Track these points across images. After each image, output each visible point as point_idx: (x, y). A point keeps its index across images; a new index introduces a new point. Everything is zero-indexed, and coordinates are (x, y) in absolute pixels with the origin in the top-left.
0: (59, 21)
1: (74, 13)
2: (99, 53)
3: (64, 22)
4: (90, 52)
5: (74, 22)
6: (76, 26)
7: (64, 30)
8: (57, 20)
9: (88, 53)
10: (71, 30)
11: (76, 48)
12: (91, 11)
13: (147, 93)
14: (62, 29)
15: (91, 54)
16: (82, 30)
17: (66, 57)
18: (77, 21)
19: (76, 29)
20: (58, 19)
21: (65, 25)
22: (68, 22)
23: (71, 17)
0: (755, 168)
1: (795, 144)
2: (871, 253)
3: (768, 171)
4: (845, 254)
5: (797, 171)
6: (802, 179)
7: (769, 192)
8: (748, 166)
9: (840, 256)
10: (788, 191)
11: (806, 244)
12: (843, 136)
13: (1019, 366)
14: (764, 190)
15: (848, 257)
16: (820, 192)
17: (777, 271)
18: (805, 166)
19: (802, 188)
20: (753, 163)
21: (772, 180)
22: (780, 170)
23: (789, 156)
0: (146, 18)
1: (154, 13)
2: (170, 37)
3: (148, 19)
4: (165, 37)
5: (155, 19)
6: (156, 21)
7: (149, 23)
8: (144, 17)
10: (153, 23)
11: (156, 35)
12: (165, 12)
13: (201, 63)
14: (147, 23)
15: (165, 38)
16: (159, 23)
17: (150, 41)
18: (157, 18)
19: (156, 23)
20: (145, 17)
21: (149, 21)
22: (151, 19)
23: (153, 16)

PROMPT: Please rewrite every line of the records above as a Markdown table with the columns Row and Line. Number the rows in order and leave out any blank lines.

YOUR RESPONSE:
| Row | Line |
|---|---|
| 1 | Track these points across images. After each image, output each visible point as point_idx: (x, y). A point keeps its index across images; a new index introduces a new point. Everything is zero-indexed, and coordinates are (x, y) in absolute pixels with the origin in the top-left. |
| 2 | 0: (59, 21) |
| 3 | 1: (74, 13) |
| 4 | 2: (99, 53) |
| 5 | 3: (64, 22) |
| 6 | 4: (90, 52) |
| 7 | 5: (74, 22) |
| 8 | 6: (76, 26) |
| 9 | 7: (64, 30) |
| 10 | 8: (57, 20) |
| 11 | 9: (88, 53) |
| 12 | 10: (71, 30) |
| 13 | 11: (76, 48) |
| 14 | 12: (91, 11) |
| 15 | 13: (147, 93) |
| 16 | 14: (62, 29) |
| 17 | 15: (91, 54) |
| 18 | 16: (82, 30) |
| 19 | 17: (66, 57) |
| 20 | 18: (77, 21) |
| 21 | 19: (76, 29) |
| 22 | 20: (58, 19) |
| 23 | 21: (65, 25) |
| 24 | 22: (68, 22) |
| 25 | 23: (71, 17) |
| 26 | 0: (755, 168) |
| 27 | 1: (795, 144) |
| 28 | 2: (871, 253) |
| 29 | 3: (768, 171) |
| 30 | 4: (845, 254) |
| 31 | 5: (797, 171) |
| 32 | 6: (802, 179) |
| 33 | 7: (769, 192) |
| 34 | 8: (748, 166) |
| 35 | 9: (840, 256) |
| 36 | 10: (788, 191) |
| 37 | 11: (806, 244) |
| 38 | 12: (843, 136) |
| 39 | 13: (1019, 366) |
| 40 | 14: (764, 190) |
| 41 | 15: (848, 257) |
| 42 | 16: (820, 192) |
| 43 | 17: (777, 271) |
| 44 | 18: (805, 166) |
| 45 | 19: (802, 188) |
| 46 | 20: (753, 163) |
| 47 | 21: (772, 180) |
| 48 | 22: (780, 170) |
| 49 | 23: (789, 156) |
| 50 | 0: (146, 18) |
| 51 | 1: (154, 13) |
| 52 | 2: (170, 37) |
| 53 | 3: (148, 19) |
| 54 | 4: (165, 37) |
| 55 | 5: (155, 19) |
| 56 | 6: (156, 21) |
| 57 | 7: (149, 23) |
| 58 | 8: (144, 17) |
| 59 | 10: (153, 23) |
| 60 | 11: (156, 35) |
| 61 | 12: (165, 12) |
| 62 | 13: (201, 63) |
| 63 | 14: (147, 23) |
| 64 | 15: (165, 38) |
| 65 | 16: (159, 23) |
| 66 | 17: (150, 41) |
| 67 | 18: (157, 18) |
| 68 | 19: (156, 23) |
| 69 | 20: (145, 17) |
| 70 | 21: (149, 21) |
| 71 | 22: (151, 19) |
| 72 | 23: (153, 16) |